WORK TO BE COMPLETED: Rewrite the text of all the items below with "Weight Training Market" swapped for "Strength Training Market" and every other word left unchanged. Leave the pictures out of your answer.
==== DATA EXTRACT
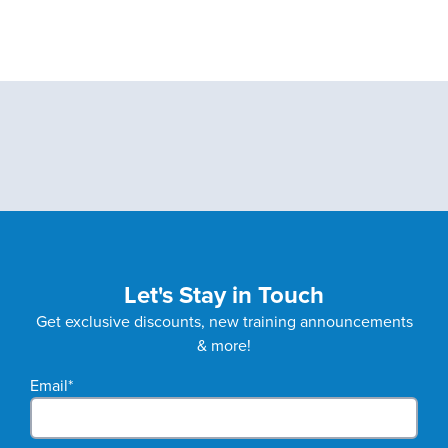
Let's Stay in Touch
Get exclusive discounts, new training announcements
& more!
Email
*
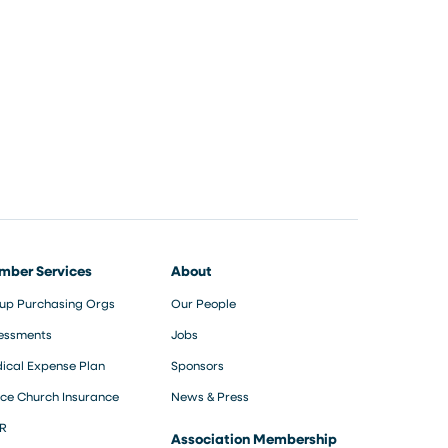
mber Services
About
up Purchasing Orgs
Our People
essments
Jobs
ical Expense Plan
Sponsors
ce Church Insurance
News & Press
R
Association Membership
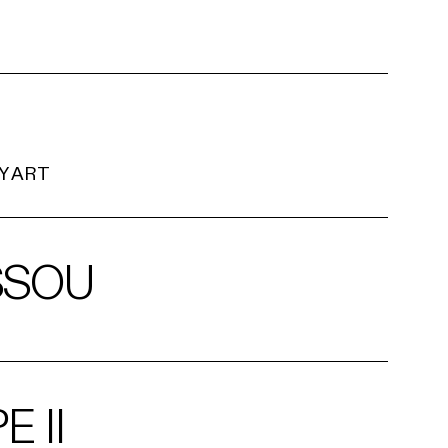
Y ART
SSOU
 II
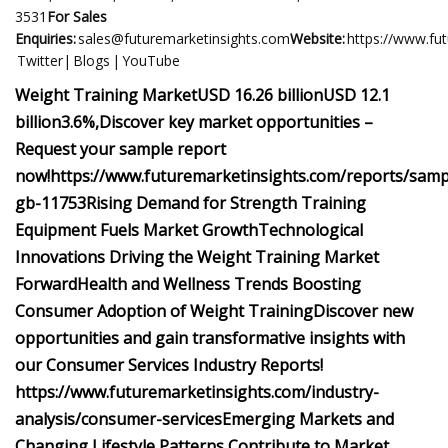
3531
For Sales
Enquiries:
sales@futuremarketinsights.com
Website:
https://www.fu
Twitter| Blogs | YouTube
Weight Training Market
USD 16.26 billion
USD 12.1
billion
3.6%,
Discover key market opportunities –
Request your sample report
now!
https://www.futuremarketinsights.com/reports/samp
gb-11753
Rising Demand for Strength Training
Equipment Fuels Market Growth
Technological
Innovations Driving the Weight Training Market
Forward
Health and Wellness Trends Boosting
Consumer Adoption of Weight Training
Discover new
opportunities and gain transformative insights with
our Consumer Services Industry Reports!
https://www.futuremarketinsights.com/industry-
analysis/consumer-services
Emerging Markets and
Changing Lifestyle Patterns Contribute to Market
========
EXERCISE RESPONSE:
Let's Stay in Touch
Get exclusive discounts, new training announcements
& more!
Email
*
mber Services
About
up Purchasing Orgs
Our People
essments
Jobs
ical Expense Plan
Sponsors
ce Church Insurance
News & Press
R
Association Membership
Y ART
SSOU
 II
3531
For Sales
Enquiries:
sales@futuremarketinsights.com
Website:
https://www.fu
Twitter| Blogs | YouTube
Strength Training Market
USD 16.26 billion
USD 12.1
billion
3.6%,
Discover key market opportunities –
Request your sample report
now!
https://www.futuremarketinsights.com/reports/samp
gb-11753
Rising Demand for Strength Training
Equipment Fuels Market Growth
Technological
Innovations Driving the Strength Training Market
Forward
Health and Wellness Trends Boosting
Consumer Adoption of Weight Training
Discover new
opportunities and gain transformative insights with
our Consumer Services Industry Reports!
https://www.futuremarketinsights.com/industry-
analysis/consumer-services
Emerging Markets and
Changing Lifestyle Patterns Contribute to Market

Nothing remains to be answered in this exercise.